- Testo della recensione:
* * * *

Traduzione di Elisa Banfi

€ 18 (cartaceo)
pp. 256


Un romanzo a tesi o, al contrario, un romanzo che parte dall'esperienza reale per trarre induttivamente alcune riflessioni più generali? Difficile a dirsi - paradossalmente un po' entrambe le cose. Dipenderà forse dal fatto che Il corso dell'amore del filosofo Alain De Botton ha fortemente intrecciato il piano narrativo a quello saggistico-filosofico, e non è sempre facile comprendere quale aspetto sia dominante. Senza dubbio, la narrazione è quantitativamente più abbondante, mentre alla riflessione filosofica vengono affidati corsivi qua e là. Dunque, si potrebbe propendere per l'ipotesi di un romanzo-esperienza; ma se si osserva il lato qualitativo, ecco che le riflessioni sembrano destare più attenzione e avere maggiore originalità. Altro vicolo cieco? Forse. Eppure è proprio ciò che si prova leggendo quest'opera singolare, a tratti scorrevole come un romanzo d'amore, talvolta densa e ostica per la forza dei contenuti sottesi ed espliciti sul meta-amore (vi risuona forse Barthes?). 

L'inizio trae infatti in inganno: pare la classica storia d'amore a lieto fine, con un incontro fortuito che cambierà per sempre la vita dei due protagonisti. Ma il flirt e la bolla di sapone dei primi tempi durano poco: ciò che De Botton propone è proprio ciò che viene dopo l'innamoramento, quando la routine ha la meglio. In altre parole, ciò che tradizionalmente la letteratura e l'arte tacciono: 
In un mondo ideale, l'arte dovrebbe offrirci le risposte che le persone non sanno darci. Anzi, potrebbe essere proprio questa una delle funzioni principali della letteratura: raccontarci ciò che la società è troppo moralista per esplorare. I libri importanti dovrebbero essere quelli che ci spingono a domandarci, con sollievo e gratitudine, come faceva l'autore a sapere così tanto della nostra vita. (p. 67)
Solitamente, questo non accade, compare la scritta "The end" e non resta che immaginare/sognare che tutto andrà bene ai protagonisti. Così, quando invece le nostre esistenze dimostrano il contrario, ecco che ci convinciamo di avere tra le mani una relazione ormai naufragata e disperante e non possiamo fare appello all'arte per confortarci. De Botton invece accende la luce (spesso impietosa) sui suoi protagonisti: vizi e difetti, punti di forza della coppia e rispettive angherie. Allora Rabih e Kirsten attraversano fasi di passaggio prototipiche del matrimonio e, più in generale, delle relazioni di coppia, dal broncio alla censura sessuale, dalla tentazione per altri al senso di colpa, dal rapporto complesso tra sesso e genitorialità ai non-detti che creano fratture, dall'essere il miglior amico al peggior nemico l'uno per l'altra. 
È proprio per l'esemplarità delle scelte che Rabih e Kirsten rischiano di non essere i protagonisti di una storia, ma di erigersi a modello, un po' manichini di una trama decisa in tutto e per tutto a tavolino dalle teorie di De Botton. Per questo non tutti i capitoli sono ugualmente convincenti, ma senza dubbio dal libro emergono la schiettezza e il coraggio di intraprendere un cammino narrativo e filosofico nell'inesplorato quotidiano a due.

* * * *

- Attività A: Ripeta, senza alcuna modifica, le voci dalla prima riga fino alla riga che contiene "progettiste che desiderano condividere", quest'ultima inclusa.
Le voci riportate di seguito non hanno alcun legame con la recensione.

[Dati testuali estratti dalla pagina]

* * * *

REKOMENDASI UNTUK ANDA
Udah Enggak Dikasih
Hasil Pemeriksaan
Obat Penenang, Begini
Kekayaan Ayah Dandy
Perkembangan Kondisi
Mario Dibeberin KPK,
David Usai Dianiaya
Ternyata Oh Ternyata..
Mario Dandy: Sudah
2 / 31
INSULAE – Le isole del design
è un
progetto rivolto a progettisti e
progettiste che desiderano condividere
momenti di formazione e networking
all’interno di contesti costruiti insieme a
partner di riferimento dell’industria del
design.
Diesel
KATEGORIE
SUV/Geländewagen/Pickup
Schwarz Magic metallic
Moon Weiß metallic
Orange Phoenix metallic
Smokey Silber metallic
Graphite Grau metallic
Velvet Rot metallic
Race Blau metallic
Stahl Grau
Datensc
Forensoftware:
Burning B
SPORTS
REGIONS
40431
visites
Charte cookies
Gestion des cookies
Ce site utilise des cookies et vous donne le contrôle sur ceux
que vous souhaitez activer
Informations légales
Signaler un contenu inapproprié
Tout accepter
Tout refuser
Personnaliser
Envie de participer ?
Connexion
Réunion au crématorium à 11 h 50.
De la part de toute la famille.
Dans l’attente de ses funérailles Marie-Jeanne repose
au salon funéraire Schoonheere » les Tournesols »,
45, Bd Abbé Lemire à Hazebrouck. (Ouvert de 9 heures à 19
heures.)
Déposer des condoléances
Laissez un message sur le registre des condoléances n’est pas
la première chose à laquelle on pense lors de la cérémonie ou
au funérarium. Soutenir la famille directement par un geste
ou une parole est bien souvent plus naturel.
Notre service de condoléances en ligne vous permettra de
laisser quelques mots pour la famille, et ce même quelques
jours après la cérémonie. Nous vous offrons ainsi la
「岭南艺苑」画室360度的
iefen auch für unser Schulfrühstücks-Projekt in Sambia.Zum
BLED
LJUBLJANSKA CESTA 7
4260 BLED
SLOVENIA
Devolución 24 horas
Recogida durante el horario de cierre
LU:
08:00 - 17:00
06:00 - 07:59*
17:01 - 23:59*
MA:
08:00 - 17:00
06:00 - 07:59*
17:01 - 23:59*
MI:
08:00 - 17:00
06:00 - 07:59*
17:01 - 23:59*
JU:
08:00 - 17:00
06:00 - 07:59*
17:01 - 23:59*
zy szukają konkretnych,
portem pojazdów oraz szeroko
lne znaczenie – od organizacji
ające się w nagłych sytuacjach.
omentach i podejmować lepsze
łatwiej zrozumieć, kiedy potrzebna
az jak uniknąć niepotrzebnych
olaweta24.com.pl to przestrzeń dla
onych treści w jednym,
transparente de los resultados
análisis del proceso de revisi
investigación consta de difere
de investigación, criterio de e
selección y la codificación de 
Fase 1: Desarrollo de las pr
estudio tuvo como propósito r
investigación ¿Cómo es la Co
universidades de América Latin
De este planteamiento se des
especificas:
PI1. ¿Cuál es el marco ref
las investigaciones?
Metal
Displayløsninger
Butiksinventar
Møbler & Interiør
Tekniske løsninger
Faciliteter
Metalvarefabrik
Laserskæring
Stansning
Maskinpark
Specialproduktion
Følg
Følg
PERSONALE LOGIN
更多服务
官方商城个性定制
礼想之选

* * * *

- Attività B: Trascriva fedelmente il passo della recensione che inizia con le parole "L'inizio trae infatti" e si chiude con "vita. (p. 67)", includendo entrambi gli estremi.

- Soluzione proposta A:
REKOMENDASI UNTUK ANDA
Udah Enggak Dikasih
Hasil Pemeriksaan
Obat Penenang, Begini
Kekayaan Ayah Dandy
Perkembangan Kondisi
Mario Dibeberin KPK,
David Usai Dianiaya
Ternyata Oh Ternyata..
Mario Dandy: Sudah
2 / 31
INSULAE – Le isole del design
è un
progetto rivolto a progettisti e
progettiste che desiderano condividere

- Soluzione proposta B:
L'inizio trae infatti in inganno: pare la classica storia d'amore a lieto fine, con un incontro fortuito che cambierà per sempre la vita dei due protagonisti. Ma il flirt e la bolla di sapone dei primi tempi durano poco: ciò che De Botton propone è proprio ciò che viene dopo l'innamoramento, quando la routine ha la meglio. In altre parole, ciò che tradizionalmente la letteratura e l'arte tacciono: 
In un mondo ideale, l'arte dovrebbe offrirci le risposte che le persone non sanno darci. Anzi, potrebbe essere proprio questa una delle funzioni principali della letteratura: raccontarci ciò che la società è troppo moralista per esplorare. I libri importanti dovrebbero essere quelli che ci spingono a domandarci, con sollievo e gratitudine, come faceva l'autore a sapere così tanto della nostra vita. (p. 67)